■ DOCUMENT EXCERPT
--

If you reshape with .unpivot() you could generate the combination of string slices with:

(df.with_row_index() .unpivot(index="index") .with_columns(str_len = pl.col.value.str.len_chars()) .with_columns(char_id = pl.int_ranges(1, pl.col.str_len)) .explode("char_id") ) 
shape: (12, 5) ┌───────┬──────────┬───────┬─────────┬─────────┐ │ index ┆ variable ┆ value ┆ str_len ┆ char_id │ │ --- ┆ --- ┆ --- ┆ --- ┆ --- │ │ u32 ┆ str ┆ str ┆ u32 ┆ i64 │ ╞═══════╪══════════╪═══════╪═════════╪═════════╡ │ 0 ┆ pop_1 ┆ 100 ┆ 3 ┆ 1 │ │ 0 ┆ pop_1 ┆ 100 ┆ 3 ┆ 2 │ │ 1 ┆ pop_1 ┆ 0021 ┆ 4 ┆ 1 │ │ 1 ┆ pop_1 ┆ 0021 ┆ 4 ┆ 2 │ │ 1 ┆ pop_1 ┆ 0021 ┆ 4 ┆ 3 │ │ … ┆ … ┆ … ┆ … ┆ … │ │ 0 ┆ pop_2 ┆ 11002 ┆ 5 ┆ 3 │ │ 0 ┆ pop_2 ┆ 11002 ┆ 5 ┆ 4 │ │ 1 ┆ pop_2 ┆ 0000 ┆ 4 ┆ 1 │ │ 1 ┆ pop_2 ┆ 0000 ┆ 4 ┆ 2 │ │ 1 ┆ pop_2 ┆ 0000 ┆ 4 ┆ 3 │ └───────┴──────────┴───────┴─────────┴─────────┘

You can .str.slice() out the first char and the "rest of the string".

.str.count_matches() and some arithmetic can then be used to count the number of diffs.

(df.with_row_index() .unpivot(index="index") .with_columns(str_len = pl.col.value.str.len_chars()) .with_columns(char_id = pl.int_ranges(1, pl.col.str_len)) .explode("char_id") .with_columns( (pl.col.str_len - pl.col.char_id) - pl.col.value.str.slice(pl.col.char_id) .str.count_matches(pl.col.value.str.slice(pl.col.char_id - 1, 1)) ) .group_by("index", "variable") .agg(pl.col.str_len.sum()) .with_columns(pl.col.variable.str.replace(r"^pop", "pi")) .pivot(on="variable", index="index") ) 
shape: (2, 3) ┌───────┬──────┬──────┐ │ index ┆ pi_1 ┆ pi_2 │ │ --- ┆ --- ┆ --- │ │ u32 ┆ i64 ┆ i64 │ ╞═══════╪══════╪══════╡ │ 1 ┆ 5 ┆ 0 │ │ 0 ┆ 2 ┆ 8 │ └───────┴──────┴──────┘

get_dxy()

--

■ STUDY QUESTIONS
(1) In the Polars excerpt, why is the frame reshaped with .unpivot() and then split with .str.slice()? Answer in one to three sentences.
(2) Please state the value of pi_2 for index 0 in the final table of the Polars excerpt.
(3) Resume the Polars excerpt from where it stops.
The material after this point is separate from the Polars excerpt.

--

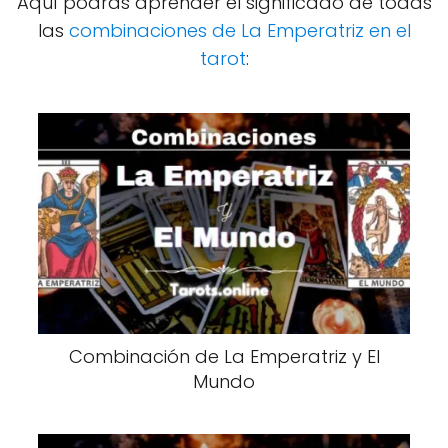
Aquí podrás aprender el significado de todas
las
combinaciones de La Emperatriz en el
tarot
:
Combinación de La Emperatriz y El
Mundo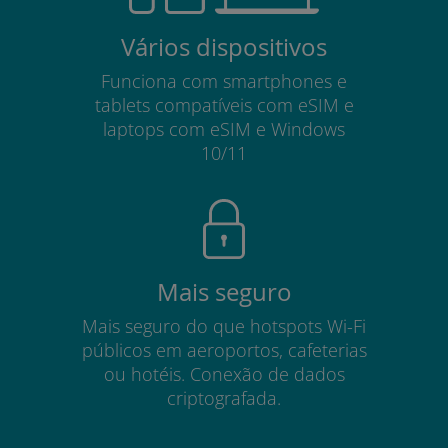
Vários dispositivos
Funciona com smartphones e
tablets compatíveis com eSIM e
laptops com eSIM e Windows
10/11
Mais seguro
Mais seguro do que hotspots Wi-Fi
públicos em aeroportos, cafeterias
ou hotéis. Conexão de dados
criptografada.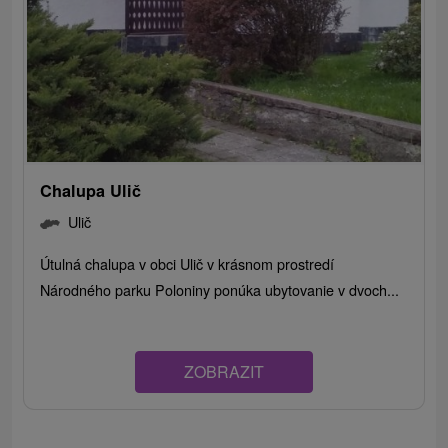
Chalupa Ulič
Ulič
Útulná chalupa v obci Ulič v krásnom prostredí
Národného parku Poloniny ponúka ubytovanie v dvoch...
ZOBRAZIT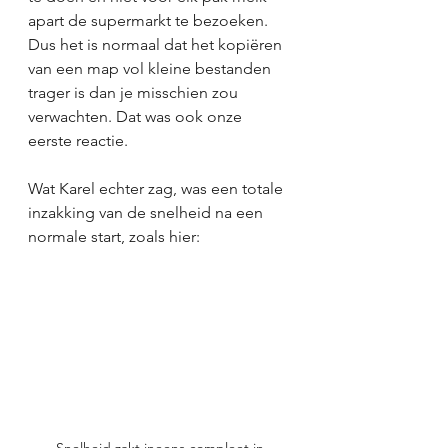
apart de supermarkt te bezoeken. 
Dus het is normaal dat het kopiëren 
van een map vol kleine bestanden 
trager is dan je misschien zou 
verwachten. Dat was ook onze 
eerste reactie.
Wat Karel echter zag, was een totale 
inzakking van de snelheid na een 
normale start, zoals hier:
Snelheid zakt ineens compleet in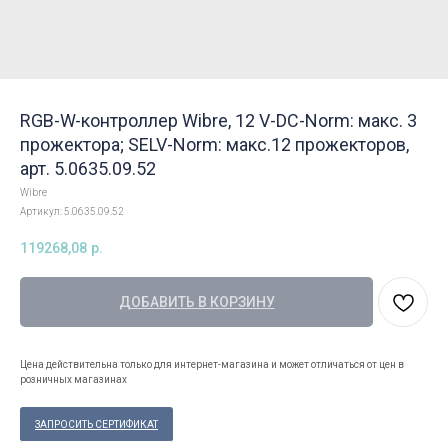
RGB-W-контроллер Wibre, 12 V-DC-Norm: макс. 3
прожектора; SELV-Norm: макс.12 прожекторов,
арт. 5.0635.09.52
Wibre
Артикул:
5.0635.09.52
119268,08
р.
ДОБАВИТЬ В КОРЗИНУ
Цена действительна только для интернет-магазина и может отличаться от цен в
розничных магазинах
ЗАПРОСИТЬ СЕРТИФИКАТ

--

■ RESPONSES
(1) Reshaping with .unpivot() lets you generate the combination of string slices. Each value can then be cut with .str.slice() into its first character and the rest of the string, so that .str.count_matches() and some arithmetic can count the number of diffs.

(2) 8

(3)
A similar approach can be used for the dxy count.

If you use .str.split("") to turn one of the strings into a list, then explode.

(df.with_row_index() .with_columns(pl.col.pop_1.str.split("")) .explode("pop_1") ) 
shape: (7, 3) ┌───────┬───────┬───────┐ │ index ┆ pop_1 ┆ pop_2 │ │ --- ┆ --- ┆ --- │ │ u32 ┆ str ┆ str │ ╞═══════╪═══════╪═══════╡ │ 0 ┆ 1 ┆ 11002 │ │ 0 ┆ 0 ┆ 11002 │ │ 0 ┆ 0 ┆ 11002 │ │ 1 ┆ 0 ┆ 0000 │ │ 1 ┆ 0 ┆ 0000 │ │ 1 ┆ 2 ┆ 0000 │ │ 1 ┆ 1 ┆ 0000 │ └───────┴───────┴───────┘

The number of diffs is then just .len_chars() - .count_matches()

(df.with_row_index() .with_columns(pl.col.pop_1.str.split("")) .explode("pop_1") .with_columns(dxy = pl.col.pop_2.str.len_chars() - pl.col.pop_2.str.count_matches(pl.col.pop_1) ) .group_by("index") .agg(pl.col.dxy.sum()) ) 
shape: (2, 2) ┌───────┬─────┐ │ index ┆ dxy │ │ --- ┆ --- │ │ u32 ┆ u32 │ ╞═══════╪═════╡ │ 0 ┆ 9 │ │ 1 ┆ 8 │ └───────┴─────┘

You could combine into a single frame using joins.

(df.with_row_index() .join(df_pi.join(df_dxy, on="index"), on="index", how="left") )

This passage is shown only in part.